Grand Rapids club that cricket play,
Will soon be known afar,
Much prouder do the members stand,
Like many a noble star.
Has there ever been a couplet as perfectly unpoetic as “And accidents to him occur, / But not much, though, of late”?
And lest you think maybe she was just having an off day, here’s some of “Roll on Time, Roll on.” (Note the absence of that direct-address comma—this may actually be a poem about punctual rollers.)

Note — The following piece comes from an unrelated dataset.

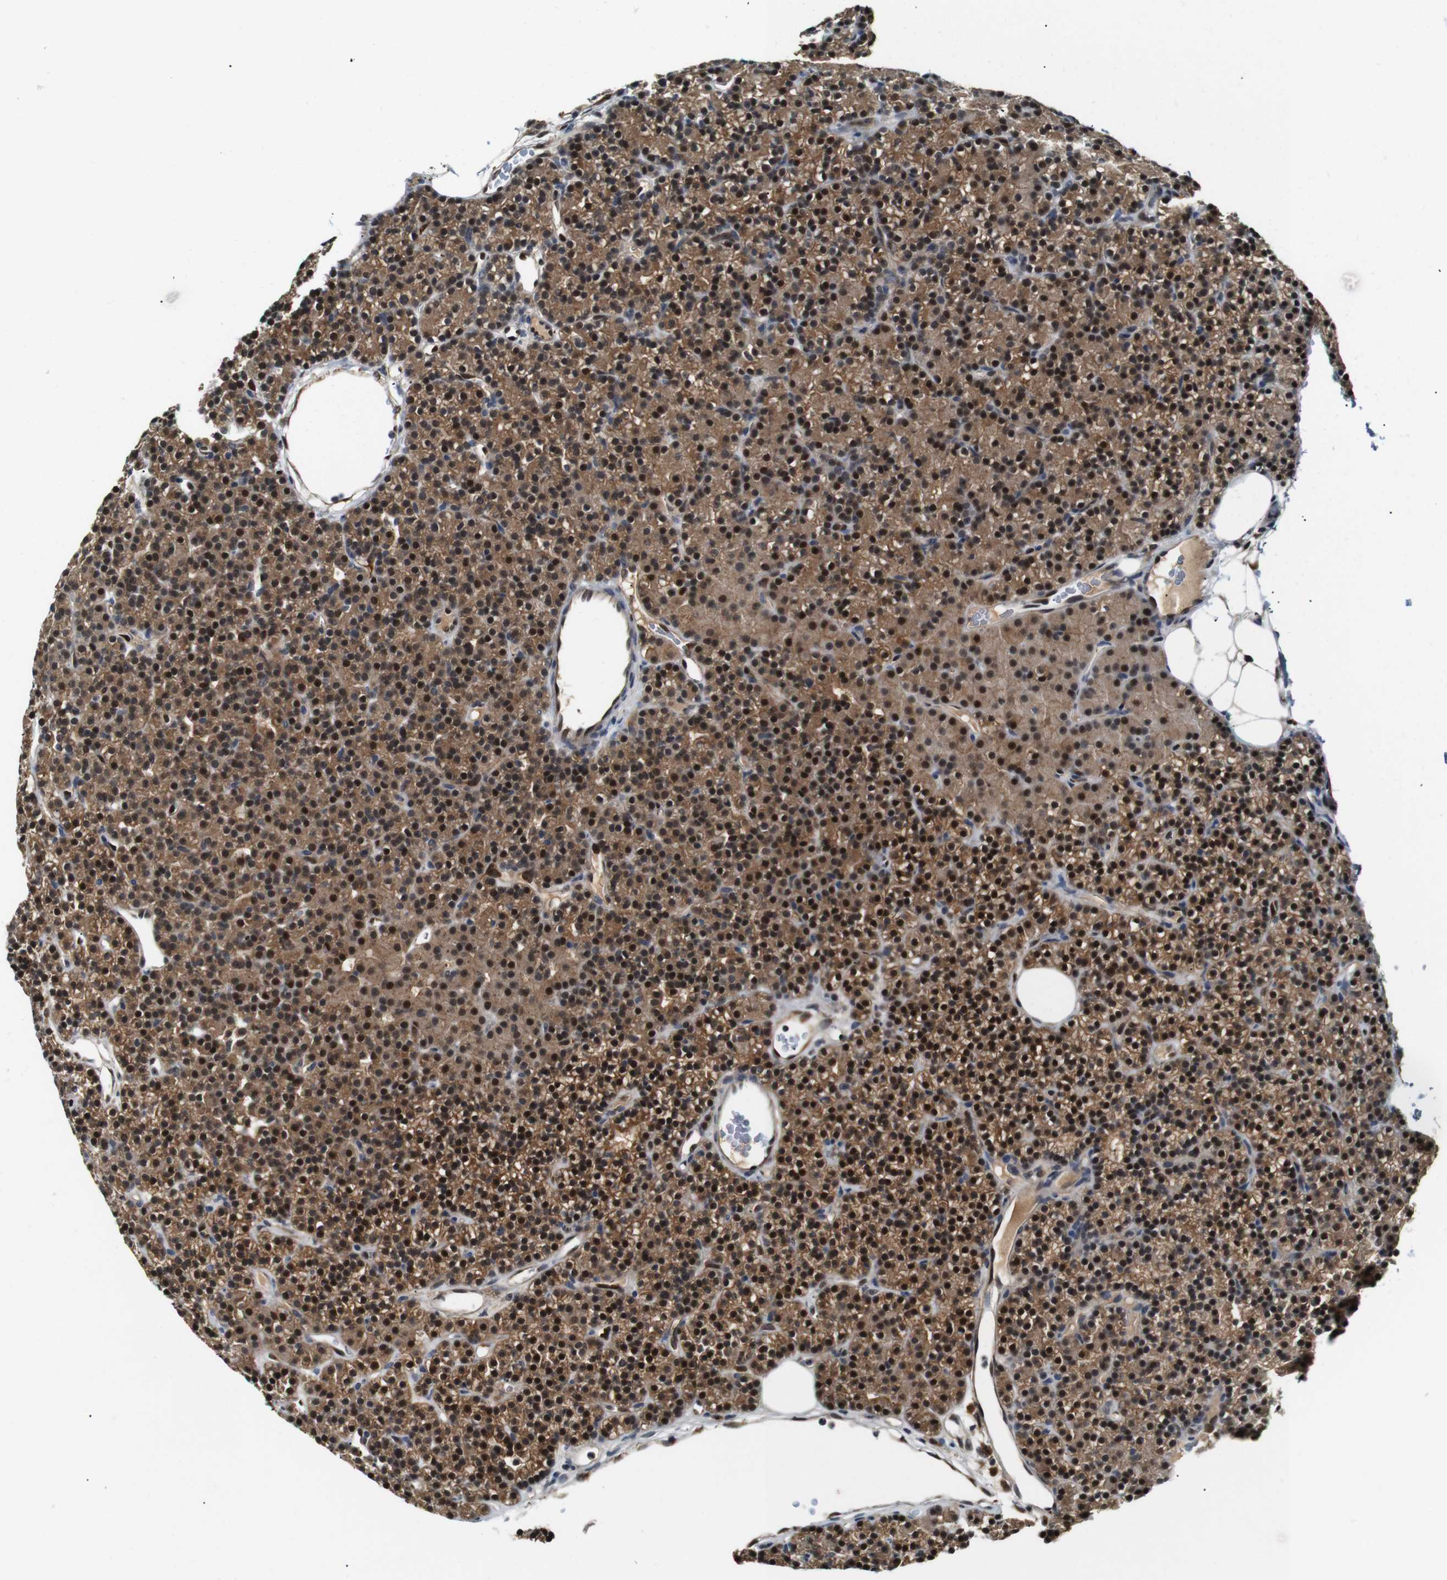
{"staining": {"intensity": "strong", "quantity": ">75%", "location": "cytoplasmic/membranous,nuclear"}, "tissue": "parathyroid gland", "cell_type": "Glandular cells", "image_type": "normal", "snomed": [{"axis": "morphology", "description": "Normal tissue, NOS"}, {"axis": "morphology", "description": "Hyperplasia, NOS"}, {"axis": "topography", "description": "Parathyroid gland"}], "caption": "IHC histopathology image of unremarkable parathyroid gland: human parathyroid gland stained using immunohistochemistry displays high levels of strong protein expression localized specifically in the cytoplasmic/membranous,nuclear of glandular cells, appearing as a cytoplasmic/membranous,nuclear brown color.", "gene": "LXN", "patient": {"sex": "male", "age": 44}}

I was happy then as a girl could ever be,
And live on this earth here below—
I was happy as a lark and as busy as a bee,
For in fashion or in style I did not go.My parents were poor and they could not dress me so,
For they had not got the money to spare,
And it may be better so, for I do not think fine clothes
Make a person any better than they are.Some people are getting so they think a poor girl,
Though she be bright and intelligent and gay,
She must have nice clothes, or she is nothing in this world,
If she is not dressed in style every day.Remember never to judge people by their clothes,
For our brave, noble Washington said,
“Honorable are rags, if a true heart they enclose,”
And I found it was the truth when I married.
You can read more of Moore here; and I’d be remiss if I forgot to include a link to Walter Blair’s impassioned, well-argued defense of Moore, written as an introduction to her collected works. “Mrs. Moore deserved a better fate,” he says. “Read without any thought of their historical setting, her songs endure the test of true literature by charming the reader. Considered against the background which made them possible, they present an interesting and vivid picture of a forgotten period in America’s past.”